When I was nineteen I got a job in a retail store that paid about $7 an hour. For a couple of years I lived on less than $900 a month. I shared a two-bedroom apartment in the heart of downtown Toronto, and my roommate and I paid $450 each, utilities included (that apartment is probably about $2000 a month now, twelve years later). I lived on the "envelope system," long before I had even heard anyone else speak of it. It just made sense to me. Every two weeks when I got paid I cashed my cheque and divided up the money into five blue letter-sized envelopes which I kept in my bedroom: one each for rent, food, phone bill, transit pass and spending money.

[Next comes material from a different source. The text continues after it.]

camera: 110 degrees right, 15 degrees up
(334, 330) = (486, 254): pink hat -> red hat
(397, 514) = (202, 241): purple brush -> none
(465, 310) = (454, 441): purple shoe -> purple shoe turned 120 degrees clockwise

My only spending weakness (besides cigarettes) was an almost daily visit to the sub shop to have a sandwich for lunch. If I wanted to buy something, like a purse, I would forfeit my subs for a few days until I had enough money to buy what I wanted. I continued to save coins, which I would roll up from time to time and deposit into a savings account. In one year I saved over $1000 which I used to rent recording equipment to make a demo tape for my band.

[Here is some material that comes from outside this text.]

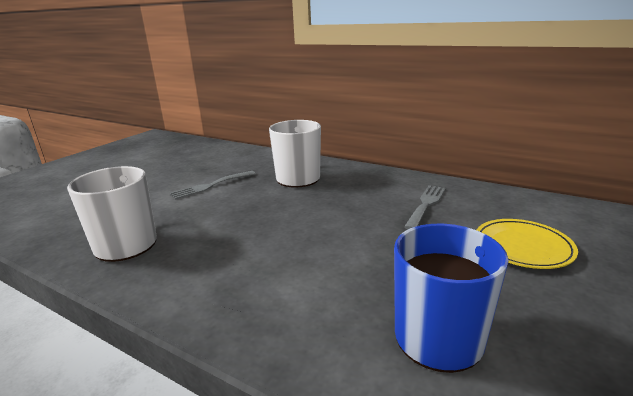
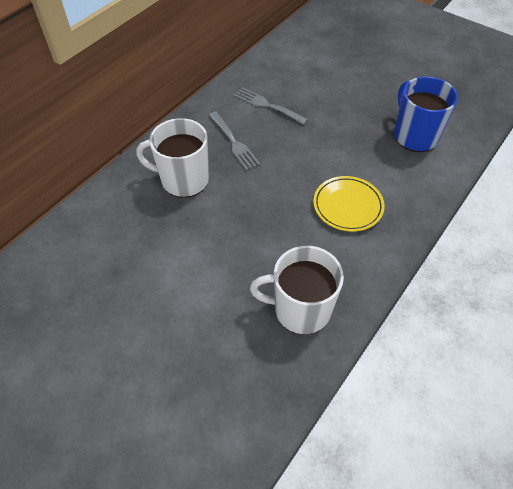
camera: 85 degrees left, 30 degrees up
(211, 185) = (177, 257): grey fork -> grey fork (234, 142)
(523, 247) = (335, 80): yellow plate -> yellow plate (347, 206)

It was at the age of twenty-one that I decided to apply for a student loan to go to college. I don't know why I didn't try to save up to go, but I wish now that I had. I think I was afraid that I would never have enough to pay for school, and having the loans meant I could start my education immediately instead of having to wait - and work - a few more years. I think as well it was this first loan that started to change my mind about money, because it was so easy to get, the amount was so substantial ($7000 - more money than I had ever seen all at once), and I believed that it was "good debt." I knew I would be in school (and in debt) a long time, with my academic background, but I was thinking of becoming a teacher, and I assumed I would make a lot of money and would be able to pay back the student loans quickly.

Now, more than thirteen years later, I am not a teacher, but a secretary. But I have been taught a lot. I know now that it was my lack of self-awareness that let my mindset about my finances spiral out of control. I have learned my lesson just in time, so that I can now teach my son very valuable lessons about money.

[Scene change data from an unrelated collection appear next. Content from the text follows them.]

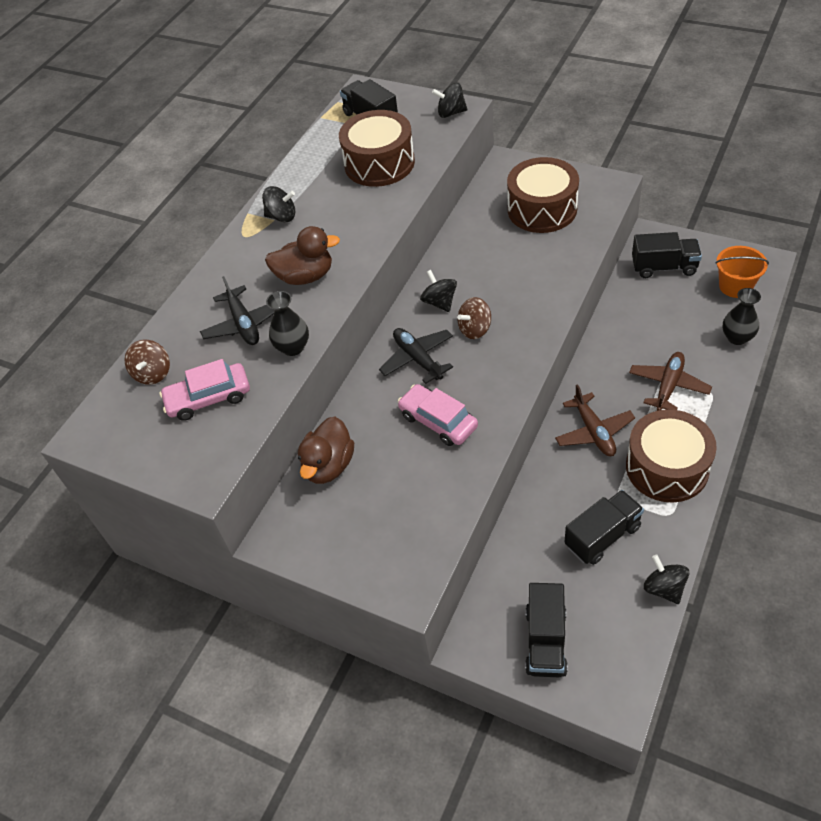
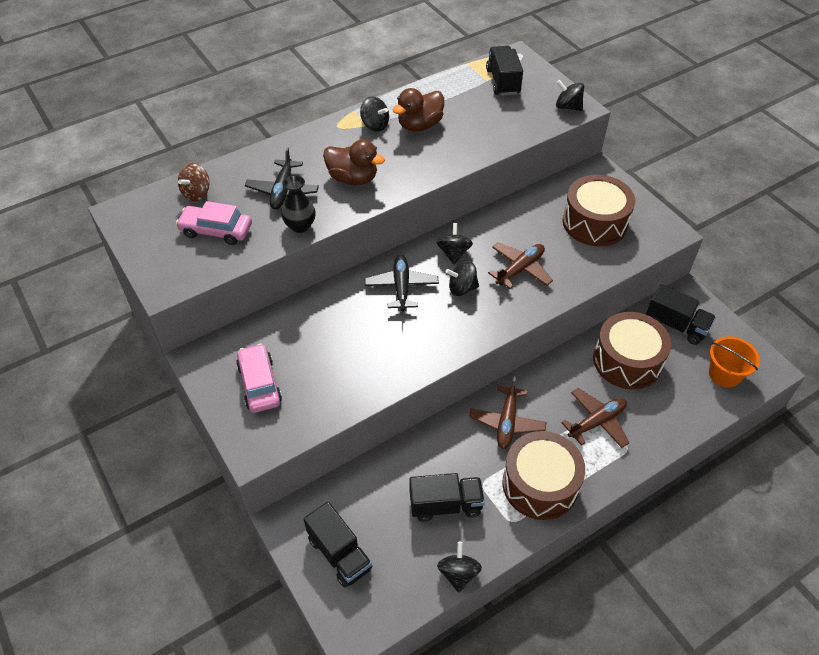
camera: 25 degrees right, 0 degrees up
(329, 466) = (275, 329): brown duck -> brown duck (420, 125)
(379, 163) = (479, 120): brown drum -> brown drum (627, 361)
(438, 421) = (377, 341): pink car -> pink car (260, 384)
(475, 329) = (462, 288): brown spinning top -> black spinning top
(512, 284) = (520, 269): none -> brown plane
(545, 641) = (339, 553): black truck -> black truck turned 75 degrees counterclockwise
(737, 337) = (688, 417): black vase -> none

  1. Financial Peace is not a success only journey. The important thing is that you have learned how you want to manage your life going forward and how you want to model money/life management for your son. You should be proud that you are taking your future into your own hands! Good for you!

  2. Thanks for your kind words. It's been a tough go at times, and any and all encouragement is much appreciated.

  3. Take peace in the knowledge that you are acting now to get out of debt. I personally think that student loan debt is a good debt. I wouldn't be where I'm at now and where I plan to be in the future without the help of student loans. I take things one day @ a time, and make baby steps when it comes to money. You have success in the past, it'll happen again. Snuggle with your little bean and enjoy the journey :)

  4. This is a fabulous story, but I don't think you should have regrets about your student loans. You are going to get out of this hole. The light is already at the end of the tunnel.

  5. Thanks everyone for the encouragement. It is easy to have regrets, and much harder to be proud of what I have accomplished.

  6. You've already been there so it'll be easy to get back. Think of it that way :)

    You're going to be fine because the light is there, as Kate says.

    I have plenty of regrets but the journey is what matters. Corny but true. Now I have the 'tools' for my whole life.